### Source passage
- Directed by: Uyoyou Adia
- Written by: Chinaza Onuzo Zulumoke Oyibo
- Produced by: Eku Edewor Matilda Ogunleye
- Starring: Zainab Balogun Stan Nze Femi Adebayo Folu Storms
- Music by: Tolu Obanro
- Production companies: Inkblot Productions Film One Entertainment
- Distributed by: Inkblot productions
- Release date: 21 October 2021;
- Running time: 95 minutes
- Country: Nigeria
- Language: English

= Charge and Bail =

2021 Nigerian comedy-drama film

Charge and Bail is a Nigerian comedy-drama film directed by Uyoyou Adia and co-produced by Eku Edewor and Matilda Ogunleye. The film stars Zainab Balogun with Stan Nze, Femi Adebayo, Folu Storms, Tope Olowoniyan, and Eso Dike in supporting roles. The film tells the story of Boma, a high-flying graduate of law from the upper class who finds herself posted to a charge and bail law firm during her NYSC year.

The film premiered on 21 October 2021.

### Work request
Write out the Charge and Bail film entry above word for word, from the first line to the last.

### Dataset section
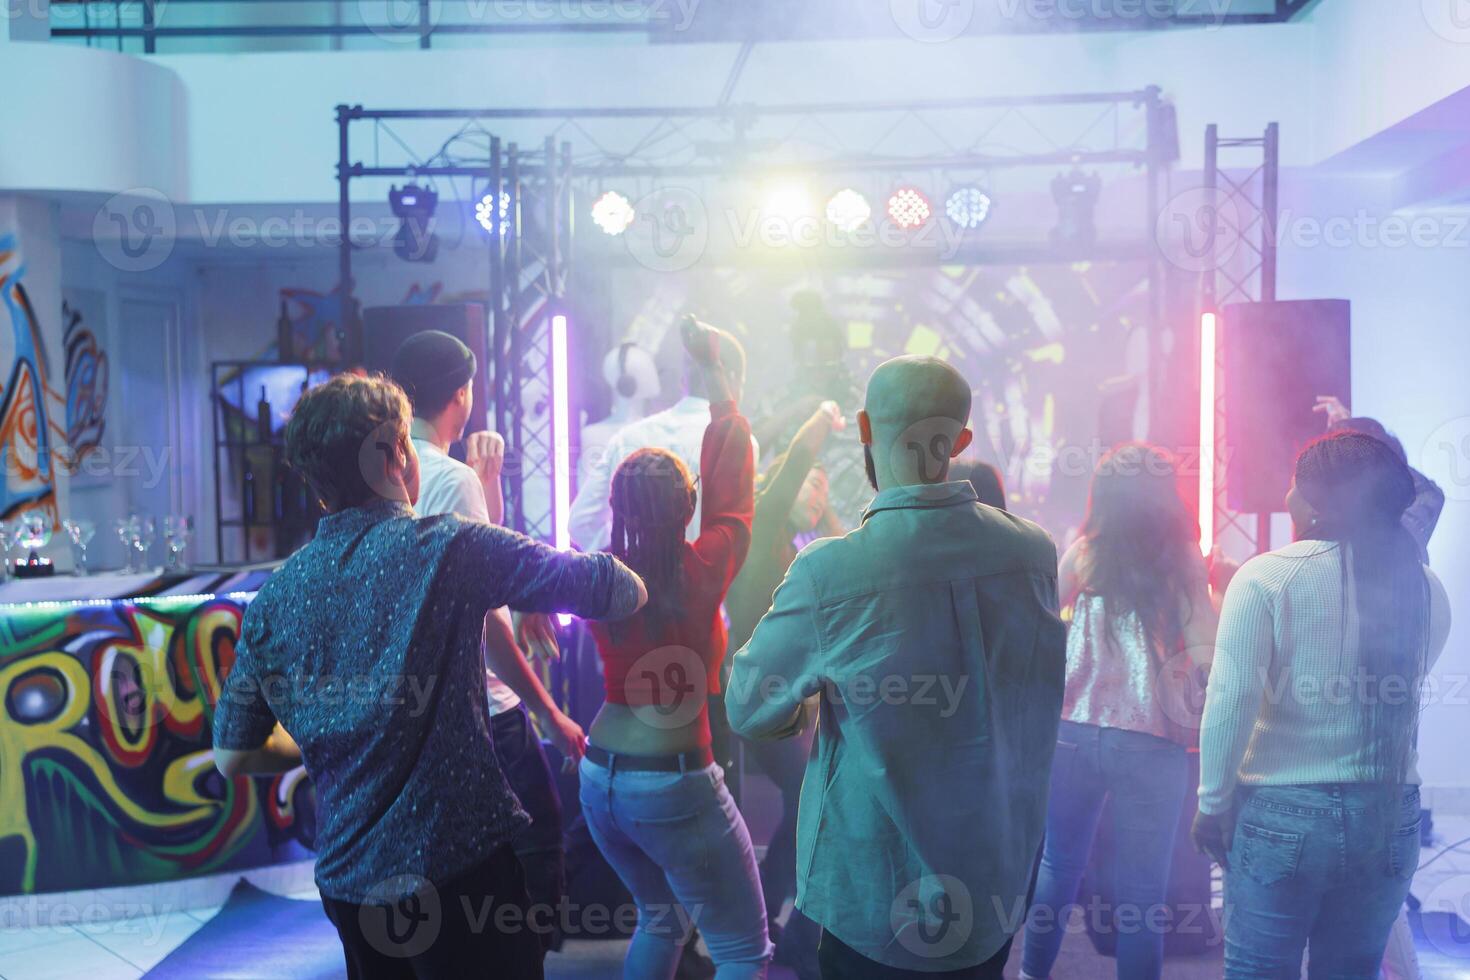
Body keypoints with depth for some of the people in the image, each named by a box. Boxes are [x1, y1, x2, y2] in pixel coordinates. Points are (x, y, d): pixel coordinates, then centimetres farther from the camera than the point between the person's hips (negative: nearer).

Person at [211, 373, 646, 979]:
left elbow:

### Exercise solution
- Directed by: Uyoyou Adia
- Written by: Chinaza Onuzo Zulumoke Oyibo
- Produced by: Eku Edewor Matilda Ogunleye
- Starring: Zainab Balogun Stan Nze Femi Adebayo Folu Storms
- Music by: Tolu Obanro
- Production companies: Inkblot Productions Film One Entertainment
- Distributed by: Inkblot productions
- Release date: 21 October 2021;
- Running time: 95 minutes
- Country: Nigeria
- Language: English

= Charge and Bail =

2021 Nigerian comedy-drama film

Charge and Bail is a Nigerian comedy-drama film directed by Uyoyou Adia and co-produced by Eku Edewor and Matilda Ogunleye. The film stars Zainab Balogun with Stan Nze, Femi Adebayo, Folu Storms, Tope Olowoniyan, and Eso Dike in supporting roles. The film tells the story of Boma, a high-flying graduate of law from the upper class who finds herself posted to a charge and bail law firm during her NYSC year.

The film premiered on 21 October 2021.